Stored items ::
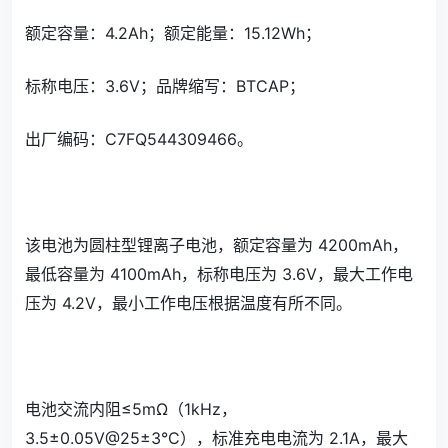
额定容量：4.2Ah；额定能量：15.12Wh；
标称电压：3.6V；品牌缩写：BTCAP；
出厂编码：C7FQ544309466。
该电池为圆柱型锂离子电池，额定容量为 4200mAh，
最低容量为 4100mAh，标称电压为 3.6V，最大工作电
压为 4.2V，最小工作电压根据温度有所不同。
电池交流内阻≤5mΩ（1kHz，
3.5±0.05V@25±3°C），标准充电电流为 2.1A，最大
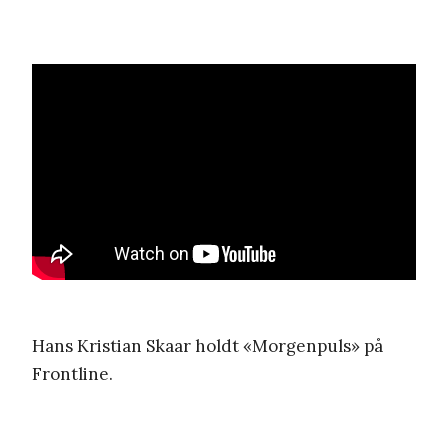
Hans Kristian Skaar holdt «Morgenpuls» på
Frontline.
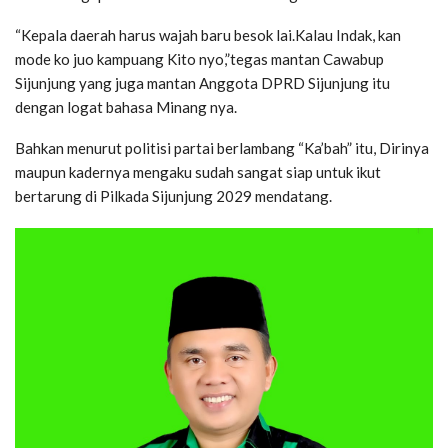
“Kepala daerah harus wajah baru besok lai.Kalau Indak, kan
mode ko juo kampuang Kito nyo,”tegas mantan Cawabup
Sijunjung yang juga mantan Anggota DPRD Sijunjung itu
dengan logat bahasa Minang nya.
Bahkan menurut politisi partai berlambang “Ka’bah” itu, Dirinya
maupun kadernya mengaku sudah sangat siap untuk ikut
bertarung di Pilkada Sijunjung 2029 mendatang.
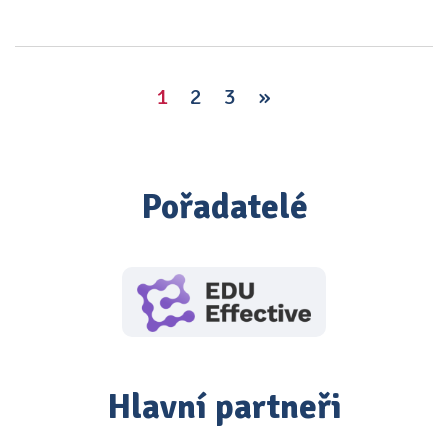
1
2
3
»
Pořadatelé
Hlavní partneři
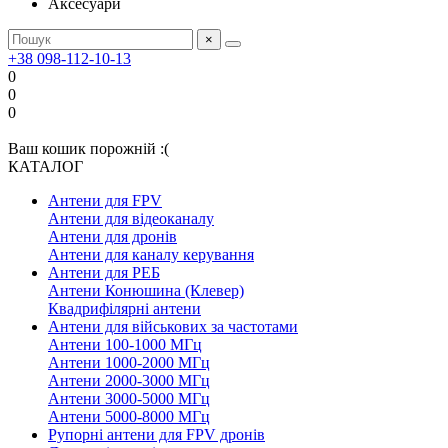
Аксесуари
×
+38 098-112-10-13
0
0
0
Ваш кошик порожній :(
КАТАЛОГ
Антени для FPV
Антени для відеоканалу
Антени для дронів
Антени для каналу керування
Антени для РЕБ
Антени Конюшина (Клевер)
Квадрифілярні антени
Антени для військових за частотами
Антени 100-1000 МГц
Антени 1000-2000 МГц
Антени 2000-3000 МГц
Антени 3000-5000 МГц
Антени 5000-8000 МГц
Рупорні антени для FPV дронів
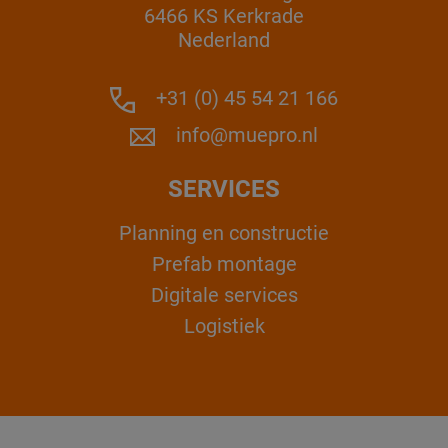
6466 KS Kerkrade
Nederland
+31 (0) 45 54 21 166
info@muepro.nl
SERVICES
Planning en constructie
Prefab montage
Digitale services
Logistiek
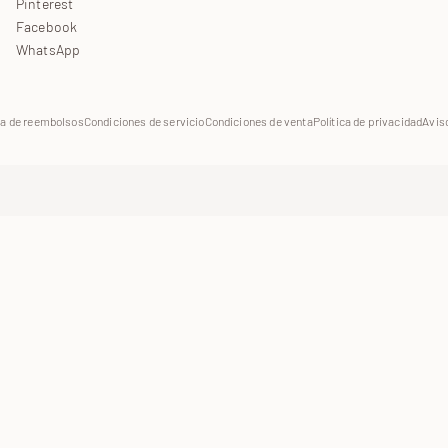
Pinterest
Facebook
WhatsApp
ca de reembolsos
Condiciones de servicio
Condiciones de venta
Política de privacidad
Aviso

Task details ::
Render the stretch from the line containing "Hans Kristian Skaar" through the line containing "Рупорні антени для FPV дронів" in the items above as a JSON list of strings, one per line, with blank lines dropped. Leave out the pictures.

Completed exercise ::
[
  "Hans Kristian Skaar holdt «Morgenpuls» på",
  "Frontline.",
  "“Kepala daerah harus wajah baru besok lai.Kalau Indak, kan",
  "mode ko juo kampuang Kito nyo,”tegas mantan Cawabup",
  "Sijunjung yang juga mantan Anggota DPRD Sijunjung itu",
  "dengan logat bahasa Minang nya.",
  "Bahkan menurut politisi partai berlambang “Ka’bah” itu, Dirinya",
  "maupun kadernya mengaku sudah sangat siap untuk ikut",
  "bertarung di Pilkada Sijunjung 2029 mendatang.",
  "1",
  "2",
  "3",
  "»",
  "Pořadatelé",
  "Hlavní partneři",
  "Аксесуари",
  "×",
  "+38 098-112-10-13",
  "0",
  "0",
  "0",
  "Ваш кошик порожній :(",
  "КАТАЛОГ",
  "Антени для FPV",
  "Антени для відеоканалу",
  "Антени для дронів",
  "Антени для каналу керування",
  "Антени для РЕБ",
  "Антени Конюшина (Клевер)",
  "Квадрифілярні антени",
  "Антени для військових за частотами",
  "Антени 100-1000 МГц",
  "Антени 1000-2000 МГц",
  "Антени 2000-3000 МГц",
  "Антени 3000-5000 МГц",
  "Антени 5000-8000 МГц",
  "Рупорні антени для FPV дронів"
]